* [Data for this exercise]
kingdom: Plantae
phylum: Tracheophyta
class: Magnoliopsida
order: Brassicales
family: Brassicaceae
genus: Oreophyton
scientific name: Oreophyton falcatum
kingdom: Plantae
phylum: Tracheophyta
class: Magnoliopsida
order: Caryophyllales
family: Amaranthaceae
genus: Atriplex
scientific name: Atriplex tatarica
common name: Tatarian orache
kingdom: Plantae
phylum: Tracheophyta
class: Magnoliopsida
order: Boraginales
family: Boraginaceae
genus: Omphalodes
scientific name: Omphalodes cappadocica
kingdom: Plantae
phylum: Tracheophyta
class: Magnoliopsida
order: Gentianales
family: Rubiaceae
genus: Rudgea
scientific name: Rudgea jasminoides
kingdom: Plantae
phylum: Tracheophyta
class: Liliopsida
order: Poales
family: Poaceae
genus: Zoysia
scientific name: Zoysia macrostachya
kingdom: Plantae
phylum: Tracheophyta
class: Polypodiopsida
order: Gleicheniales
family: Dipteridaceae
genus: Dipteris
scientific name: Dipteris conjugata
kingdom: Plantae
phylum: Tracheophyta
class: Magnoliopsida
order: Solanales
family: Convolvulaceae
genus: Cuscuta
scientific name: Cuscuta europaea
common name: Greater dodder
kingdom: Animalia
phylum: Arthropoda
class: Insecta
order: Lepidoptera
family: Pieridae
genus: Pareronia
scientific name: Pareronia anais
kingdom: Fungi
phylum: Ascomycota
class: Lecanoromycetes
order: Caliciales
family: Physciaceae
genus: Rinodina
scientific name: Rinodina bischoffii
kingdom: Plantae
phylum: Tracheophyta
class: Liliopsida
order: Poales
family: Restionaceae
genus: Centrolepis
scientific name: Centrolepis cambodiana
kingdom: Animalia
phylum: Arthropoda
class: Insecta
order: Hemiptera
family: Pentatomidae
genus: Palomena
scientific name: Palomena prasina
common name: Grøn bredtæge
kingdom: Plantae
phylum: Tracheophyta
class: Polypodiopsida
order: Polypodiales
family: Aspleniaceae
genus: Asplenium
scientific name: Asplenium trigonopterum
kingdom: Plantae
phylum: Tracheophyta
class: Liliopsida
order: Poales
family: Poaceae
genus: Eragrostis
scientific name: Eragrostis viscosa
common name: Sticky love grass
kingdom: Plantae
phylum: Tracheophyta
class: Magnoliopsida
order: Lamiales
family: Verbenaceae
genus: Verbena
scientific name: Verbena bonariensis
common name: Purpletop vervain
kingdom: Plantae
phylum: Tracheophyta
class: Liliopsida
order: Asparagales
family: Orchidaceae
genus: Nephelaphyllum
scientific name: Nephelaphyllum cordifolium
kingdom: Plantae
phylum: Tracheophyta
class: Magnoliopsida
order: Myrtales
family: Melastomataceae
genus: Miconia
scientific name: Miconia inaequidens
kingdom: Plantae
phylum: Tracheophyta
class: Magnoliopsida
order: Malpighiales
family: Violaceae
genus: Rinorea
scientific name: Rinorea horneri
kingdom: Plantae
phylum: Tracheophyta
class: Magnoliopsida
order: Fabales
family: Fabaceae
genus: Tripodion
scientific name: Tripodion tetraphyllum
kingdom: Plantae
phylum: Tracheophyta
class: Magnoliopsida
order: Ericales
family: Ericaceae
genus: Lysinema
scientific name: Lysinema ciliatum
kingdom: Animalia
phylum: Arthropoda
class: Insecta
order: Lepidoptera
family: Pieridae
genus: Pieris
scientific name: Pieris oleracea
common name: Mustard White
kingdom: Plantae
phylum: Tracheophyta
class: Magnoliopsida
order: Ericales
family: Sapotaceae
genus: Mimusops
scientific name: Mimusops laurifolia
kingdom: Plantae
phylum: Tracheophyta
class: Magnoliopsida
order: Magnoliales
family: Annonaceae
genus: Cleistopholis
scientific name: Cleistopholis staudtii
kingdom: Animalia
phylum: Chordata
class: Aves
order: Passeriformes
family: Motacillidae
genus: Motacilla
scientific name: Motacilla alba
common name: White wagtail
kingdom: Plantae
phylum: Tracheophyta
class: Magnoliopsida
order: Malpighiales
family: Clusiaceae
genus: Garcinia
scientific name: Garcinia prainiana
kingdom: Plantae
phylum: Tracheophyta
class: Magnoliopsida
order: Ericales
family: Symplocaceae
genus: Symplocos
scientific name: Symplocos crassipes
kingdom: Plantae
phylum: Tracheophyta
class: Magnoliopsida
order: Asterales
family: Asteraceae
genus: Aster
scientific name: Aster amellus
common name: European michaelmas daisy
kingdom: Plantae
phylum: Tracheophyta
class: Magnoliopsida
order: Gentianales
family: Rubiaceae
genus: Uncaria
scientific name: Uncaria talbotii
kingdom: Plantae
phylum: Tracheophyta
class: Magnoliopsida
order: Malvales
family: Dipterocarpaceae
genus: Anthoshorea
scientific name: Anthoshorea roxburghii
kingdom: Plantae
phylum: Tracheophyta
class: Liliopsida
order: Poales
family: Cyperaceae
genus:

* [Work to do]
Reproduce every line of all the entries above without changing anything, and keep the lines in their original order.

* [Result below]
kingdom: Plantae
phylum: Tracheophyta
class: Magnoliopsida
order: Brassicales
family: Brassicaceae
genus: Oreophyton
scientific name: Oreophyton falcatum
kingdom: Plantae
phylum: Tracheophyta
class: Magnoliopsida
order: Caryophyllales
family: Amaranthaceae
genus: Atriplex
scientific name: Atriplex tatarica
common name: Tatarian orache
kingdom: Plantae
phylum: Tracheophyta
class: Magnoliopsida
order: Boraginales
family: Boraginaceae
genus: Omphalodes
scientific name: Omphalodes cappadocica
kingdom: Plantae
phylum: Tracheophyta
class: Magnoliopsida
order: Gentianales
family: Rubiaceae
genus: Rudgea
scientific name: Rudgea jasminoides
kingdom: Plantae
phylum: Tracheophyta
class: Liliopsida
order: Poales
family: Poaceae
genus: Zoysia
scientific name: Zoysia macrostachya
kingdom: Plantae
phylum: Tracheophyta
class: Polypodiopsida
order: Gleicheniales
family: Dipteridaceae
genus: Dipteris
scientific name: Dipteris conjugata
kingdom: Plantae
phylum: Tracheophyta
class: Magnoliopsida
order: Solanales
family: Convolvulaceae
genus: Cuscuta
scientific name: Cuscuta europaea
common name: Greater dodder
kingdom: Animalia
phylum: Arthropoda
class: Insecta
order: Lepidoptera
family: Pieridae
genus: Pareronia
scientific name: Pareronia anais
kingdom: Fungi
phylum: Ascomycota
class: Lecanoromycetes
order: Caliciales
family: Physciaceae
genus: Rinodina
scientific name: Rinodina bischoffii
kingdom: Plantae
phylum: Tracheophyta
class: Liliopsida
order: Poales
family: Restionaceae
genus: Centrolepis
scientific name: Centrolepis cambodiana
kingdom: Animalia
phylum: Arthropoda
class: Insecta
order: Hemiptera
family: Pentatomidae
genus: Palomena
scientific name: Palomena prasina
common name: Grøn bredtæge
kingdom: Plantae
phylum: Tracheophyta
class: Polypodiopsida
order: Polypodiales
family: Aspleniaceae
genus: Asplenium
scientific name: Asplenium trigonopterum
kingdom: Plantae
phylum: Tracheophyta
class: Liliopsida
order: Poales
family: Poaceae
genus: Eragrostis
scientific name: Eragrostis viscosa
common name: Sticky love grass
kingdom: Plantae
phylum: Tracheophyta
class: Magnoliopsida
order: Lamiales
family: Verbenaceae
genus: Verbena
scientific name: Verbena bonariensis
common name: Purpletop vervain
kingdom: Plantae
phylum: Tracheophyta
class: Liliopsida
order: Asparagales
family: Orchidaceae
genus: Nephelaphyllum
scientific name: Nephelaphyllum cordifolium
kingdom: Plantae
phylum: Tracheophyta
class: Magnoliopsida
order: Myrtales
family: Melastomataceae
genus: Miconia
scientific name: Miconia inaequidens
kingdom: Plantae
phylum: Tracheophyta
class: Magnoliopsida
order: Malpighiales
family: Violaceae
genus: Rinorea
scientific name: Rinorea horneri
kingdom: Plantae
phylum: Tracheophyta
class: Magnoliopsida
order: Fabales
family: Fabaceae
genus: Tripodion
scientific name: Tripodion tetraphyllum
kingdom: Plantae
phylum: Tracheophyta
class: Magnoliopsida
order: Ericales
family: Ericaceae
genus: Lysinema
scientific name: Lysinema ciliatum
kingdom: Animalia
phylum: Arthropoda
class: Insecta
order: Lepidoptera
family: Pieridae
genus: Pieris
scientific name: Pieris oleracea
common name: Mustard White
kingdom: Plantae
phylum: Tracheophyta
class: Magnoliopsida
order: Ericales
family: Sapotaceae
genus: Mimusops
scientific name: Mimusops laurifolia
kingdom: Plantae
phylum: Tracheophyta
class: Magnoliopsida
order: Magnoliales
family: Annonaceae
genus: Cleistopholis
scientific name: Cleistopholis staudtii
kingdom: Animalia
phylum: Chordata
class: Aves
order: Passeriformes
family: Motacillidae
genus: Motacilla
scientific name: Motacilla alba
common name: White wagtail
kingdom: Plantae
phylum: Tracheophyta
class: Magnoliopsida
order: Malpighiales
family: Clusiaceae
genus: Garcinia
scientific name: Garcinia prainiana
kingdom: Plantae
phylum: Tracheophyta
class: Magnoliopsida
order: Ericales
family: Symplocaceae
genus: Symplocos
scientific name: Symplocos crassipes
kingdom: Plantae
phylum: Tracheophyta
class: Magnoliopsida
order: Asterales
family: Asteraceae
genus: Aster
scientific name: Aster amellus
common name: European michaelmas daisy
kingdom: Plantae
phylum: Tracheophyta
class: Magnoliopsida
order: Gentianales
family: Rubiaceae
genus: Uncaria
scientific name: Uncaria talbotii
kingdom: Plantae
phylum: Tracheophyta
class: Magnoliopsida
order: Malvales
family: Dipterocarpaceae
genus: Anthoshorea
scientific name: Anthoshorea roxburghii
kingdom: Plantae
phylum: Tracheophyta
class: Liliopsida
order: Poales
family: Cyperaceae
genus:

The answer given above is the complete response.